── Document excerpt

Oregon Iron Works, Inc. (OIW) is an American manufacturer of complex structural components and systems and specialized vehicles, located in the Clackamas area in the southeastern suburbs of Portland, Oregon (within the Portland metropolitan area).  Established in 1944, it is involved in a number of different industries, supplying products ranging from high-speed boats for military use to purpose-built girders for roadway bridges.  It has production facilities in Clackamas and in Vancouver, Washington, and currently employs about 400 people.  In May 2014, the company announced that it was merging with Portland-based Vigor Industrial.

United Streetcar 

In 2007, the company entered the field of streetcar (tram) manufacturing, after being awarded a contract, in January 2007, by the City of Portland for the provision of a prototype U.S.-manufactured streetcar for the Portland Streetcar system. The company had signed a technology transfer agreement with Škoda, of the Czech Republic, in February 2006, enabling it to offer to build the already existing Škoda 10 T design, under license from the Czech manufacturer.  Upon being awarded the contract, OIW created a new subsidiary, United Streetcar, LLC, for its streetcar manufacturing activity. The prototype streetcar was completed and delivered in mid-2009, and in August 2009 United Streetcar received a contract from the City of Portland for another six 10T streetcars.  The announcement of a second order for production-series vehicles soon followed, from the City of Tucson, Arizona. Washington D.C. also ordered two cars from United in April 2012 and a third in August 2012.

────
── Provided data

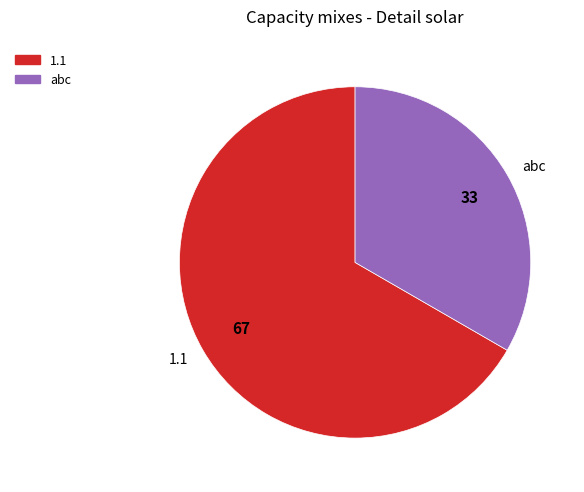

True or false: abc accounts for 18% of the total.

False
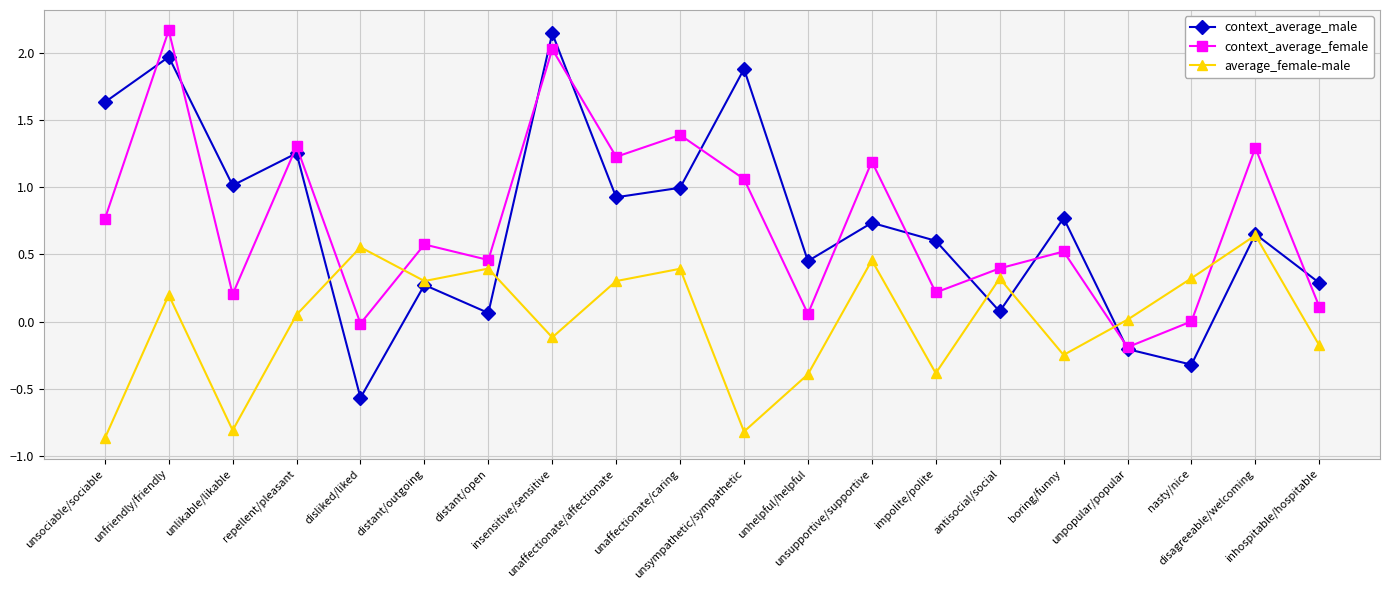

The context_average_male series shows 1.0 at boring/funny. True or false?

False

────

Activity list:
1/ Answer these questions about the Oregon Iron Works passage:
(a) In what year was the company established?
(b) With which company did it sign a technology transfer agreement in February 2006?
(c) How many cars did Washington D.C. order from United in April 2012?
2/ Reproduce word for word the part of the Oregon Iron Works passage that opens with the words containing "Oregon Iron Works, Inc." and closes with "Portland-based Vigor Industrial.".

Replies:
1/
(a) 1944
(b) Škoda, of the Czech Republic
(c) Two

2/
Oregon Iron Works, Inc. (OIW) is an American manufacturer of complex structural components and systems and specialized vehicles, located in the Clackamas area in the southeastern suburbs of Portland, Oregon (within the Portland metropolitan area).  Established in 1944, it is involved in a number of different industries, supplying products ranging from high-speed boats for military use to purpose-built girders for roadway bridges.  It has production facilities in Clackamas and in Vancouver, Washington, and currently employs about 400 people.  In May 2014, the company announced that it was merging with Portland-based Vigor Industrial.